Stephens has been a member of the National Guard for the last six years or so and he said it was the first time he had participated in something on this scale. He grew up here in Houston, and has worked at the school for the past few years.
“It’s hard to describe what I saw from the air,” Stephens said. “It was pretty emotional seeing people waving T-shirts at us from porches and rooftops, waiting to be rescued. It reminded me of seeing footage of what happened during Hurricane Katrina.”
Stephens and other members of the National Guard pulled out over three dozen people in the Beaumont and Port Arthur areas, where many had been stranded by the rising waters left in the wake of Hurricane Harvey. Dozens of other helicopters took part in rescue operations and Stephens worked for three days beginning Aug. 30 alongside other National Guard members as they hoisted people young and old from the waters.
“It was amazing to look out and see choppers flying in every single direction.” Stephens said. “It was a great feeling to be able to help these people and get them out of harm’s way.”
Stephens spent three days working search and rescue operations with others, flying back and forth from the Jack Brooks Regional Airport in Beaumont and, despite some concern over fuel supplies on the first day, the National Guard worked tirelessly to rescue hurricane victims.

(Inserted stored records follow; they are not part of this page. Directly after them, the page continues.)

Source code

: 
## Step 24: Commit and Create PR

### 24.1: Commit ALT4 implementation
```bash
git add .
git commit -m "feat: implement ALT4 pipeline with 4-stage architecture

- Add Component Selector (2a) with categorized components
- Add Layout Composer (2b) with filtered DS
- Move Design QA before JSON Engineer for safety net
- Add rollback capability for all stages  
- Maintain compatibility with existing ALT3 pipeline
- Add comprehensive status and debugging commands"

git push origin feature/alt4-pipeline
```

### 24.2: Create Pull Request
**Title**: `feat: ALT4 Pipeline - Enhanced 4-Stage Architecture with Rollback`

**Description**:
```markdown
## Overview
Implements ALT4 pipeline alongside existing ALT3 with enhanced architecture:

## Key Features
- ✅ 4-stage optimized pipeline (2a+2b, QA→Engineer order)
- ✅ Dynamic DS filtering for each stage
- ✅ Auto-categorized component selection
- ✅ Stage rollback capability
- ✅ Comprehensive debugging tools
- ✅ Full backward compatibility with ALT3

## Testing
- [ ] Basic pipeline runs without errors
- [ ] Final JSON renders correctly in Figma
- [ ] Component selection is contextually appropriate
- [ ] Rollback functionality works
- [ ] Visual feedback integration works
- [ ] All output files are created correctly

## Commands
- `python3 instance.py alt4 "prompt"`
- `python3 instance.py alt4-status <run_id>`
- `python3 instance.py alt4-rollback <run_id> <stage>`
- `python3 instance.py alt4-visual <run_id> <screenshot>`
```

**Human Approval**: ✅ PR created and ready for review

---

There were other unique challenges for the aircraft beyond the wind gusts and rain – with no air traffic controller near Port Arthur, the airport’s control tower and ground crew would have to signal choppers to land and take off, meaning the skies were far busier than usual.
Still, Stephens and the members of the Utah National Guard he was flying with did their part to help those in need. Between avoiding obstacles like telephone poles, power lines and trees, along with taking care of the injured and ensuring they were safe aboard the helicopter, Stephens said it was a stressful albeit rewarding experience.

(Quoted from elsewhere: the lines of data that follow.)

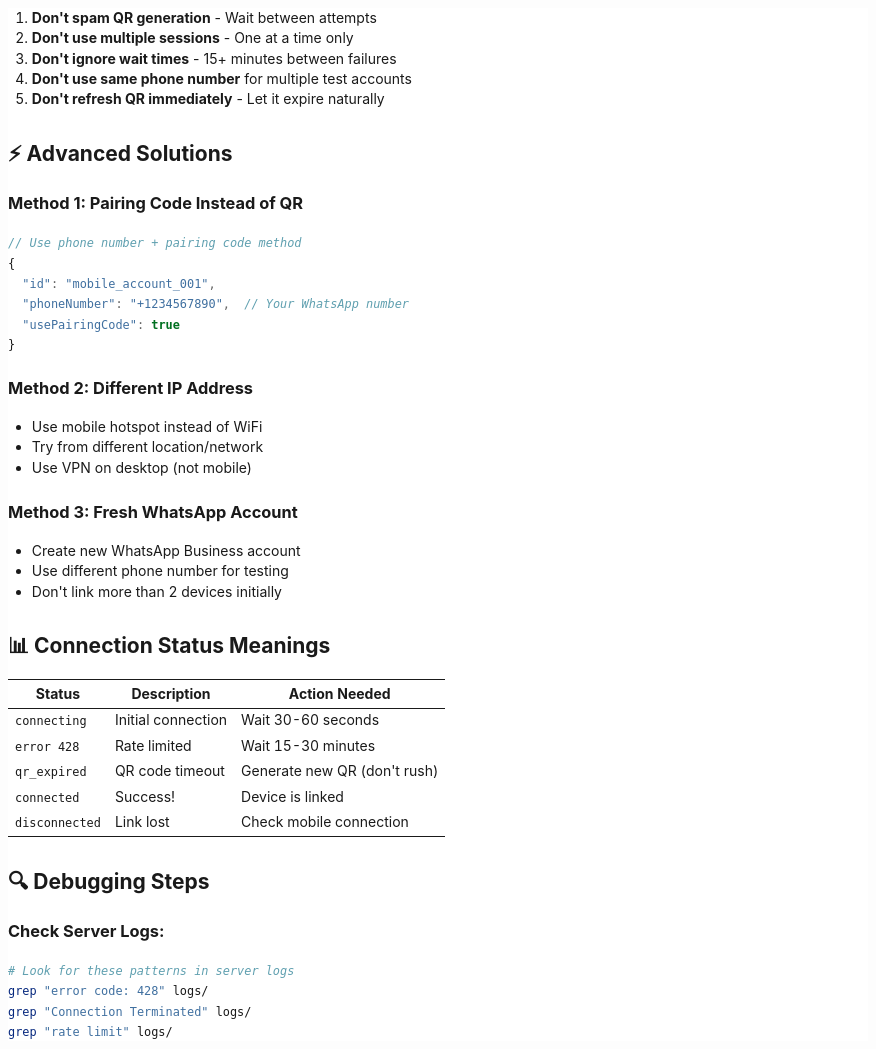 1. **Don't spam QR generation** - Wait between attempts
2. **Don't use multiple sessions** - One at a time only  
3. **Don't ignore wait times** - 15+ minutes between failures
4. **Don't use same phone number** for multiple test accounts
5. **Don't refresh QR immediately** - Let it expire naturally

## ⚡ Advanced Solutions

### Method 1: Pairing Code Instead of QR
```javascript
// Use phone number + pairing code method
{
  "id": "mobile_account_001",
  "phoneNumber": "+1234567890",  // Your WhatsApp number
  "usePairingCode": true
}
```

### Method 2: Different IP Address
- Use mobile hotspot instead of WiFi
- Try from different location/network
- Use VPN on desktop (not mobile)

### Method 3: Fresh WhatsApp Account
- Create new WhatsApp Business account
- Use different phone number for testing
- Don't link more than 2 devices initially

## 📊 Connection Status Meanings

| Status | Description | Action Needed |
|--------|-------------|---------------|
| `connecting` | Initial connection | Wait 30-60 seconds |
| `error 428` | Rate limited | Wait 15-30 minutes |
| `qr_expired` | QR code timeout | Generate new QR (don't rush) |
| `connected` | Success! | Device is linked |
| `disconnected` | Link lost | Check mobile connection |

## 🔍 Debugging Steps

### Check Server Logs:
```bash
# Look for these patterns in server logs
grep "error code: 428" logs/
grep "Connection Terminated" logs/
grep "rate limit" logs/
```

“Between the two aircraft we were using, we rescued about 40 people,” Stephens said. “They were cold and wet and trying to bring what they could with them. At any given time, we had almost seven to eight people in the chopper and it was a lot of work, but to see the look of relief on their faces was really exhilarating.”
With a background in aviation and hospital medicine, Stephens says he feels like he found a unique niche for himself in the National Guard. He had always wanted to serve in the military, particularly after hearing of the experiences of his grandfather who was a dentist in the Navy and served aboard a ship near Iwo Jima in World War II.
“I felt that being a trauma physician was the best way to serve,” Stephens said.